* Selected text *
========================================

As far as I can tell, variable assignment is the same whether it is or is not preceded by "export". What's it for?

Exported variables such as $HOME and $PATH are available to (inherited by) other programs run by the shell that exports them (and the programs run by those other programs, and so on) as environment variables. Regular (non-exported) variables are not available to other programs.
$ env | grep '^variable='
$ # No environment variable called variable
$ variable=Hello # Create local (non-exported) variable with value
$ env | grep '^variable='
$ # Still no environment variable called variable
$ export variable # Mark variable for export to child processes
$ env | grep '^variable='
variable=Hello
$
$ export other_variable=Goodbye # create and initialize exported variable
$ env | grep '^other_variable='
other_variable=Goodbye
$
For more information, see the entry for the export builtin in the GNU Bash manual, and also the sections on command execution environment and environment.
Note that non-exported variables will be available to subshells run via ( ... ) and similar notations because those subshells are direct clones of the main shell:
$ othervar=present
$ (echo $othervar; echo $variable; variable=elephant; echo $variable)
present
Hello
elephant
$ echo $variable
Hello
$
The subshell can change its own copy of any variable, exported or not, and may affect the values seen by the processes it runs, but the subshell's changes cannot affect the variable in the parent shell, of course.
Some information about subshells can be found under command grouping and command execution environment in the Bash manual.

it makes the assignment visible to subprocesses.
$ foo=bar
$ bash -c 'echo $foo'
$ export foo
$ bash -c 'echo $foo'
bar

Well, it generally depends on the shell. For bash, it marks the variable as "exportable" meaning that it will show up in the environment for any child processes you run.
Non-exported variables are only visible from the current process (the shell).
From the bash man page:
export [-fn] [name[=word]] ...
export -p
The supplied names are marked for automatic export to the environment of subsequently executed commands.
If the -f option is given, the names refer to functions. If no names are given, or if the -p option is supplied, a list of all names that are exported in this shell is printed.
The -n option causes the export property to be removed from each name.
If a variable name is followed by =word, the value of the variable is set to word.
export returns an exit status of 0 unless an invalid option is encountered, one of the names is not a valid shell variable name, or -f is supplied with a name that is not a function.
You can also set variables as exportable with the typeset command and automatically mark all future variable creations or modifications as such, with set -a.

Related

Assigning a variable in a shell script for use outside of the script

I have a shell script that sets a variable. I can access it inside the script, but I can't outside of it. Is it possible to make the variable global?
Accessing the variable before it's created returns nothing, as expected:
$ echo $mac
$
Creating the script to create the variable:
#!/bin/bash
mac=$(cat \/sys\/class\/net\/eth0\/address)

========================================

* To do *
A. Quote the passage about exporting shell variables word for word, starting with "export returns an" and going on through "not a function.".
B. Extend the passage about exporting shell variables, picking up right after its final line.

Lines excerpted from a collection
========================================

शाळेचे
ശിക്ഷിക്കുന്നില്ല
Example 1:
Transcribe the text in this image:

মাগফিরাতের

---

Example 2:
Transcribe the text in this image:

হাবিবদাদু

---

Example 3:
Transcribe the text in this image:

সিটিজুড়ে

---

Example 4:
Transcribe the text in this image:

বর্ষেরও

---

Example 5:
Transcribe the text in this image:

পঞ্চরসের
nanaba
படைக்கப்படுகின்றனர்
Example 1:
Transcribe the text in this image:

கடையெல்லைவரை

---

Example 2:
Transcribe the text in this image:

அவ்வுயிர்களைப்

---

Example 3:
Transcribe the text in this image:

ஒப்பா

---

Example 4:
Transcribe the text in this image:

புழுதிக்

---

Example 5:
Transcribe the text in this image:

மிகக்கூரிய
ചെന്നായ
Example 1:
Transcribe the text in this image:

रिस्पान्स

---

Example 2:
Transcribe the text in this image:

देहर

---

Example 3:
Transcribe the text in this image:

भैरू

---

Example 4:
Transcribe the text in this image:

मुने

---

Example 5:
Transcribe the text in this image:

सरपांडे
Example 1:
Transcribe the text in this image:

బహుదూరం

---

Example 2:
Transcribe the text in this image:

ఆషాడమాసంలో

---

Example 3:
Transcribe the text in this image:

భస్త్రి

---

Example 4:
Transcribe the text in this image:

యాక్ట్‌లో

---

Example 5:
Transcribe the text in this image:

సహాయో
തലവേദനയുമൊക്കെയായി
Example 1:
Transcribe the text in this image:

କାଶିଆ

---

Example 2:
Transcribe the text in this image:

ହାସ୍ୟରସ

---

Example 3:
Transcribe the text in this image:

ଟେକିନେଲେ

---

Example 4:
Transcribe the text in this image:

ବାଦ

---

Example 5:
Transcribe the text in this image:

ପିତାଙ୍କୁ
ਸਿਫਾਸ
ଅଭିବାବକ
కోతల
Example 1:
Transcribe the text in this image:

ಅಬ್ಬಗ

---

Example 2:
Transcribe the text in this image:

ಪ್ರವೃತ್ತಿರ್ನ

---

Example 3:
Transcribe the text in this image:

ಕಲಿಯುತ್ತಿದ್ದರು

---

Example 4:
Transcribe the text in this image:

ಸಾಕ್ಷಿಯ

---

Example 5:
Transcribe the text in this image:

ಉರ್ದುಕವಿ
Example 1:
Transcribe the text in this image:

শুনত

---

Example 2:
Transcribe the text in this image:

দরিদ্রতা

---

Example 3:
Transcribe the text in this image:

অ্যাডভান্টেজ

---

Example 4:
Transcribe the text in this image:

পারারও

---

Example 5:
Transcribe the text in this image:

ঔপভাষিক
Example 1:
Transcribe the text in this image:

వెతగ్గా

========================================

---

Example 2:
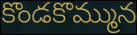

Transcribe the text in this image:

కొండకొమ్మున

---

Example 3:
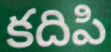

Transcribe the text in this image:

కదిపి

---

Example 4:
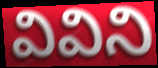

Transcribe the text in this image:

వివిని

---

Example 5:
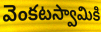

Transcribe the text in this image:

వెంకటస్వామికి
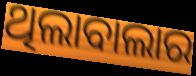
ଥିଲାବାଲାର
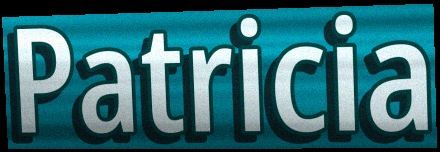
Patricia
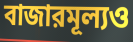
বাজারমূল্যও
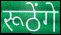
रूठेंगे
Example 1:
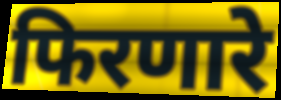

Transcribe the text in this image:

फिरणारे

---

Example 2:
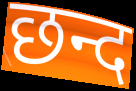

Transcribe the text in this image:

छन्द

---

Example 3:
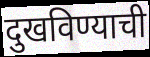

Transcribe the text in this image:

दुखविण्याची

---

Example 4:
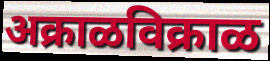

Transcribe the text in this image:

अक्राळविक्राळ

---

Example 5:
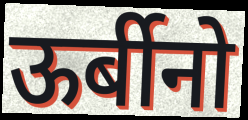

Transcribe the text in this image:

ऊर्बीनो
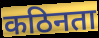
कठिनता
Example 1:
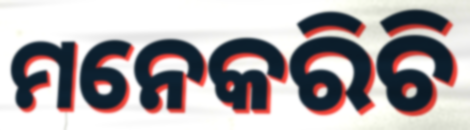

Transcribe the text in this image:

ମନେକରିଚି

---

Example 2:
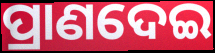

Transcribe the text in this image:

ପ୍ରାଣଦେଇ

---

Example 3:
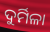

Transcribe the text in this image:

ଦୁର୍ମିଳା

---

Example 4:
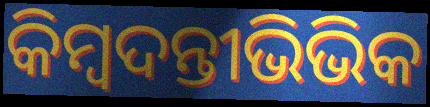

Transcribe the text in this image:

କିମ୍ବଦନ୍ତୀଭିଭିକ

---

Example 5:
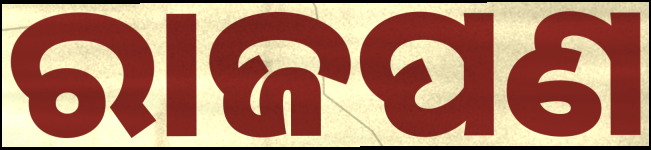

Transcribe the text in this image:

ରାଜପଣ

========================================

* Answers for the exercise *
A.
export returns an exit status of 0 unless an invalid option is encountered, one of the names is not a valid shell variable name, or -f is supplied with a name that is not a function.

B.
echo $mac
exit 0
Running the script gives the current mac address, as expected:
$ ./mac.sh
12:34:56:ab:cd:ef
$
Accessing the variable after its created returns nothing, NOT expected:
$ echo $mac
$
Is there a way I can access this variable at the command line and in other scripts?
A child process can't affect the parent process like that.
You have to use the . (dot) command — or, if you like C shell notations, the source command — to read the script (hence . script or source script):
. ./mac.sh
source ./mac.sh
Or you generate the assignment on standard output and use eval $(script) to set the variable:
$ cat mac.sh
#!/bin/bash
echo mac=$(cat /sys/class/net/eth0/address)
$ bash mac.sh
mac=12:34:56:ab:cd:ef
$ eval $(bash mac.sh)
$ echo $mac
12:34:56:ab:cd:ef
$
Note that if you use no slashes in specifying the script for the dot or source command, then the shell searches for the script in the directories listed in $PATH. The script does not have to be executable; readable is sufficient (and being read-only is beneficial in that you can't run the script accidentally).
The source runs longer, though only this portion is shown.